SEAD: Competence-Aware On-Policy Distillation via Entropy-Guided Supervision

SEAD：基于熵引导监督的胜任力感知在线策略蒸馏

Abstract: On-policy distillation (OPD) has a property absent in offline distillation and RL: teacher supervision quality depends on student competence. Incoherent rollouts yield noisy gradients; already-mastered tokens yield redundant ones. This creates waste at three scales (tokens, training phases, and prompts) yet existing methods supervise uniformly.

摘要： 在线策略蒸馏（OPD）具有离线蒸馏和强化学习所不具备的特性：教师监督的质量取决于学生的胜任能力。不连贯的展开（rollouts）会产生噪声梯度；而已掌握的标记（tokens）则会产生冗余梯度。这在标记、训练阶段和提示词三个维度上造成了浪费，然而现有的方法大多采用统一的监督方式。

We introduce SEAD, which uses entropy as a unified probe of this competence-dependent degradation at three scales: (1) joint teacher-student entropy partitions tokens into zones receiving tailored divergences or zero gradient (approx. 50% skipped); (2) a cosine schedule anneals from forward to reverse KL as competence grows; (3) a competence-gated curriculum introduces prompts easy-to-hard.

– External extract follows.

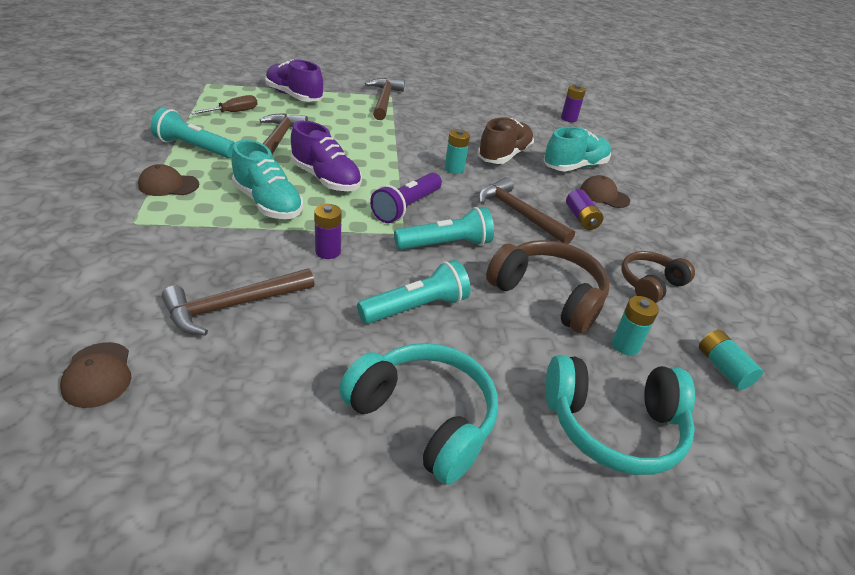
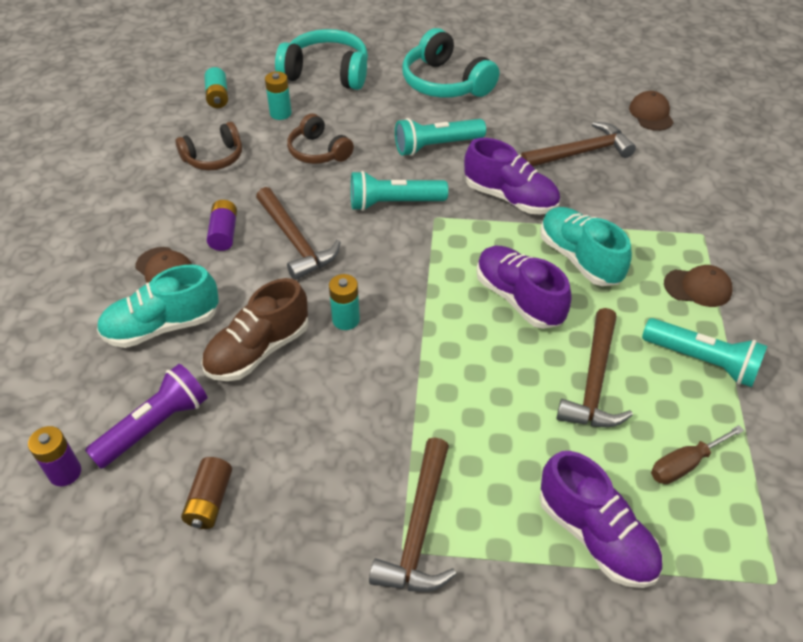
camera: 165 degrees left, 10 degrees up
purple battery [314,204,342,259] -> purple shoe [464,138,560,214]
purple flashlight [370,173,442,223] -> purple flashlight moved to [85,364,207,469]
brown headphones [486,240,610,334] -> brown headphones [287,113,354,164], size x0.63
none -> brown battery [181,457,232,529]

我们引入了 SEAD，它利用熵作为这种胜任力相关退化的统一探测指标，涵盖三个维度：（1）联合教师-学生熵将标记划分为不同区域，从而应用定制的散度计算或零梯度处理（约 50% 的标记被跳过）；（2）随着胜任能力的提升，采用余弦调度从前向 KL 散度平滑过渡到反向 KL 散度；（3）引入胜任力门控课程，按从易到难的顺序提供提示词。

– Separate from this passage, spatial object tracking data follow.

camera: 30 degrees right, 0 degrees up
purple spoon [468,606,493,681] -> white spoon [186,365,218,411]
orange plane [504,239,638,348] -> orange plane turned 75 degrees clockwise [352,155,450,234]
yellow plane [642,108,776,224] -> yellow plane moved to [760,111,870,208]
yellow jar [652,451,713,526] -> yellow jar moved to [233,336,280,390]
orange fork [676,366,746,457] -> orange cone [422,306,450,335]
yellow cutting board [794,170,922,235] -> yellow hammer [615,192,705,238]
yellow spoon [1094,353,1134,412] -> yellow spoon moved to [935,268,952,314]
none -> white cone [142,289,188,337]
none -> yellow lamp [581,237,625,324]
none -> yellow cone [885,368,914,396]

These components are symbiotically necessary: token selection requires coherent rollouts (curriculum), annealing requires monotonic improvement (also curriculum). On OLMo-3 (7B to 32B), SEAD achieves +4.8 avg accuracy over vanilla OPD across six math benchmarks, with ablations confirming super-additive interactions.

这些组件之间存在共生关系：标记选择需要连贯的展开（依赖课程），而退火过程需要单调的性能提升（同样依赖课程）。在 OLMo-3（7B 到 32B）模型上，SEAD 在六个数学基准测试中比传统的 OPD 平均准确率提升了 4.8 个百分点，消融实验证实了各组件之间存在超加性交互作用。